Airlines for American (A4A), whose commitments were also cited in the administration action, was present at a White House roundtable on sustainable aviation. 

“We are proud of our record on climate change, but we know the climate change challenge has only continued to intensify. Accordingly, A4A member carriers have embraced the need to take even bolder, more significant steps to address the climate crisis,” Airlines for America President and CEO Nicholas E. Calio said at a White House roundtable on sustainable aviation. “Today, I am pleased to announce that we are increasing our SAF ‘challenge goal’ by an additional 50 percent. To get there, we must work together – industry and government. These goals are important, but they are meaningless without action.
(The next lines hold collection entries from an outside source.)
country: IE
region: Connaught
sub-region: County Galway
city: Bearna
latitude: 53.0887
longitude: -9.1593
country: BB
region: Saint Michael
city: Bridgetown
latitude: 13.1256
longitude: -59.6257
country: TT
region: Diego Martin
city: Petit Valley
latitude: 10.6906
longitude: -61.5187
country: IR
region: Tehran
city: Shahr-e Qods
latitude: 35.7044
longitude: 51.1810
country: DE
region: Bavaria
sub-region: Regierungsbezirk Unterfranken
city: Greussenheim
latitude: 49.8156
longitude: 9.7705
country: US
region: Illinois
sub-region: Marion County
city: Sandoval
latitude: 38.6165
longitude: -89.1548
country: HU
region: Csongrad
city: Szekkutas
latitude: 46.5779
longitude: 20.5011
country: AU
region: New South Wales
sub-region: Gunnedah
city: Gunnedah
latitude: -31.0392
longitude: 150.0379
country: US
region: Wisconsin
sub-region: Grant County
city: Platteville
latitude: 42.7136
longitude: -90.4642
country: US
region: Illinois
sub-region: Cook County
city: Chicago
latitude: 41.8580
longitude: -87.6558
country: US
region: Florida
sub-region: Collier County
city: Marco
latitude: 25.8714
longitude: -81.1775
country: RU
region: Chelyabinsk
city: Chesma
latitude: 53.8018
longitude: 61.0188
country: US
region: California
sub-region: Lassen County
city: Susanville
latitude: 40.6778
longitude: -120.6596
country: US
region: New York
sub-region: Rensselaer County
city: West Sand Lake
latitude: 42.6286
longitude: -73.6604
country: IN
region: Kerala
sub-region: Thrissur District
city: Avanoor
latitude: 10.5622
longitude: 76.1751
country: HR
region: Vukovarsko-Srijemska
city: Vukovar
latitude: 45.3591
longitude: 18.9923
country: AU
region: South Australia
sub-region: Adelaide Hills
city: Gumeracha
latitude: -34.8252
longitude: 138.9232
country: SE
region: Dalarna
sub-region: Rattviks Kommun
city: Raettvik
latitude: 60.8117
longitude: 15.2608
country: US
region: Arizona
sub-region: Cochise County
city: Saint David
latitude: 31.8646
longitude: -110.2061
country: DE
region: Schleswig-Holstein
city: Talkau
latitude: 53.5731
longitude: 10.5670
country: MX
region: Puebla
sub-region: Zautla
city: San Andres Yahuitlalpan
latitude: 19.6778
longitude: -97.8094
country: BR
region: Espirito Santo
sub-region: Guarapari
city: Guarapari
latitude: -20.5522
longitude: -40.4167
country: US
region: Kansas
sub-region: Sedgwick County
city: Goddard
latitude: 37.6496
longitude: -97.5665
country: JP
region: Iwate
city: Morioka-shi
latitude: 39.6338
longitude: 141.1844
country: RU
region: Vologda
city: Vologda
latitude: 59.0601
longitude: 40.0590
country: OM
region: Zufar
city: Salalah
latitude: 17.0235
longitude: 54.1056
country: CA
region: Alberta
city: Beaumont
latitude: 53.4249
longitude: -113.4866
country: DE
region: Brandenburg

A4A and our members are taking and are committed to action, and we are committed to working together, across this industry and with Congress and the Administration, to make these goals a reality.”

The administration named specific fuel providers who have already set SAF production goals such as LanzaJet, World Energy, Gevo, Fulcrum, Velocys, BP, Virent, Honeywell, Shell, Neste, Marquis, Green Plains Inc., ADM, Prometheus, Aemetis, and members of the Renewable Fuels Association and members of Growth Energy.

“To meet the challenge of scaling up to billions of gallons over a decade, both policy support and producer commitments will be critical to driving domestic innovation and deployment,” the White House statement said. “Scaling up domestic SAF production will involve a wide variety of different feedstocks and pathways, and the industry will continue to explore a diverse set of options, including the potential to convert biofuels such as ethanol into jet fuel.”